Lines with "Spodumene" in the entries below: count them and reply with the number alone.

Records for this task ::
+--
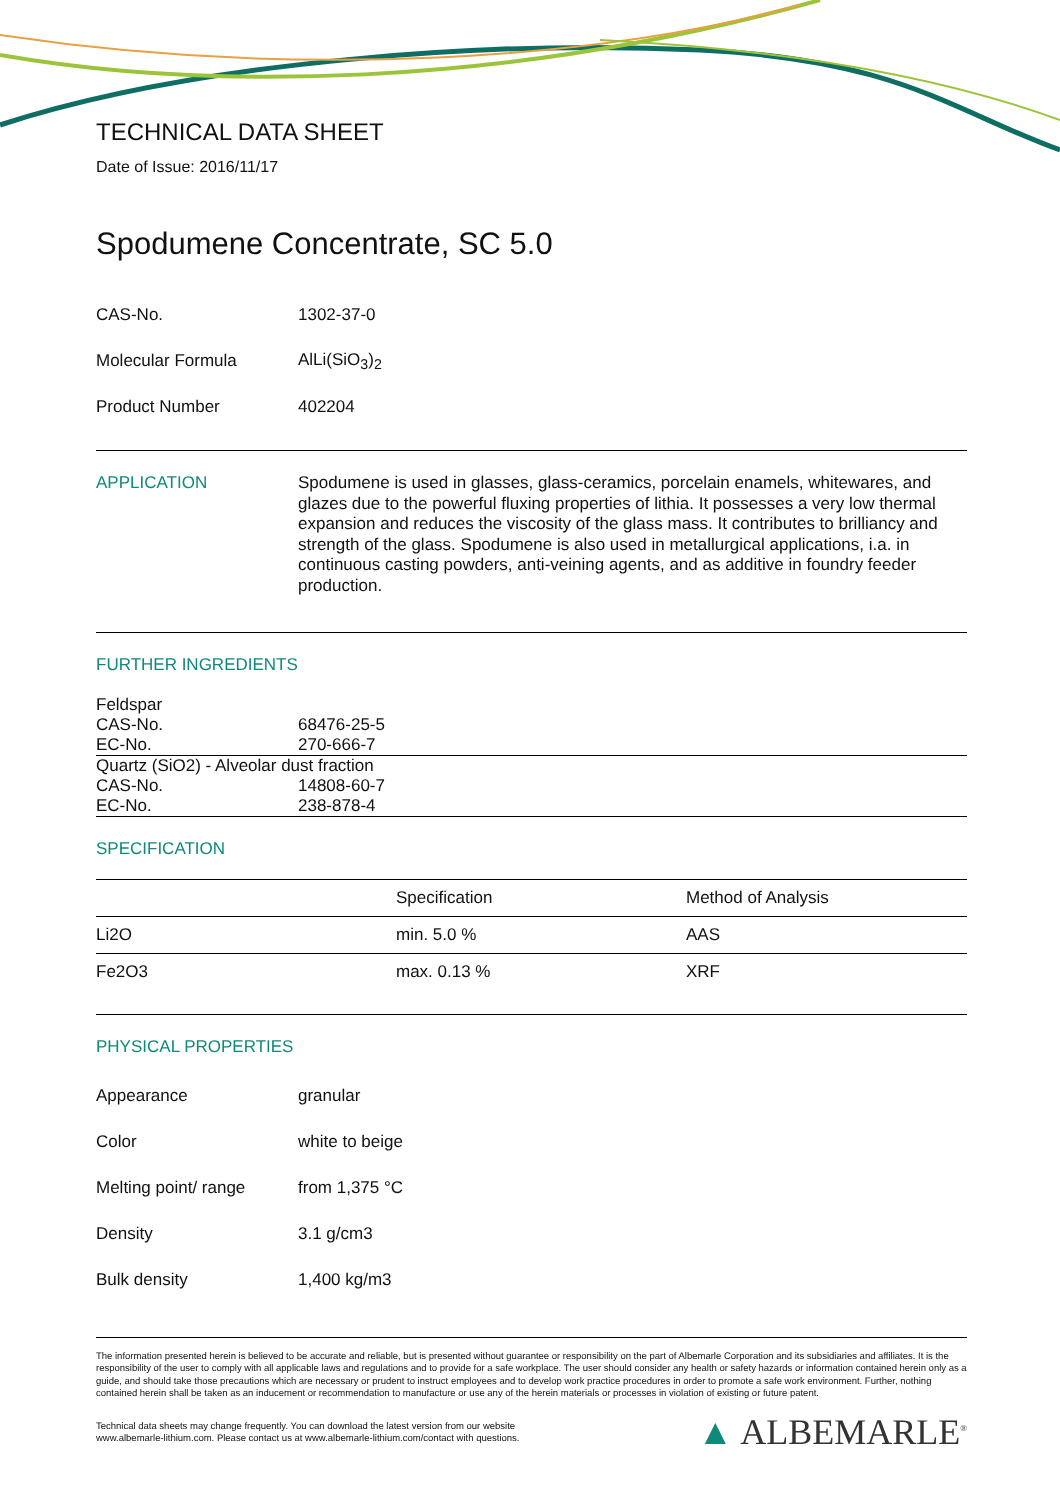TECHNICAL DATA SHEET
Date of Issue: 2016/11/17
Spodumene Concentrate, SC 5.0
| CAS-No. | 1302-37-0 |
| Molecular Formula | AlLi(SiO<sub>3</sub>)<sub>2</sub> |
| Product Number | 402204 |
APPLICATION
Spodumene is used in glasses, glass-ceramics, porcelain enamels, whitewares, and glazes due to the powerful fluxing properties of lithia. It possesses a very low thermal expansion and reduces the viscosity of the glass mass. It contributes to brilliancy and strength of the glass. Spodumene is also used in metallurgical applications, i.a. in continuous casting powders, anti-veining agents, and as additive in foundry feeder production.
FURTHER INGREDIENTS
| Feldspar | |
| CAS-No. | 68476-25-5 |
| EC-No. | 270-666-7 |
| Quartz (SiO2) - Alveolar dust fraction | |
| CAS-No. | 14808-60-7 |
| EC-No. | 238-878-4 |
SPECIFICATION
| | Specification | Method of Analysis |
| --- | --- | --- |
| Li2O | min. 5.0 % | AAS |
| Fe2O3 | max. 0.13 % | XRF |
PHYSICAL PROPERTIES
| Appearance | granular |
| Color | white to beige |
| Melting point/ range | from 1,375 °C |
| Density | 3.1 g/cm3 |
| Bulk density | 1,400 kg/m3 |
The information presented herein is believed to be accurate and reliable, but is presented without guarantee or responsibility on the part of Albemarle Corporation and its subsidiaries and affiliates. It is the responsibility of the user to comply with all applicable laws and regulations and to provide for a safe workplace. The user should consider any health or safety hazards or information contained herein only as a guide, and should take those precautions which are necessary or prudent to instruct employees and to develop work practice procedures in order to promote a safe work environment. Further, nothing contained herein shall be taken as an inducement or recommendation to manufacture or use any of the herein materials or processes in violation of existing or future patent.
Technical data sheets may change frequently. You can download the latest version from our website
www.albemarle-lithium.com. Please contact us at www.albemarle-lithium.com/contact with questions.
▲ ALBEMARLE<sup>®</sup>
+--
Exercise solution ::
2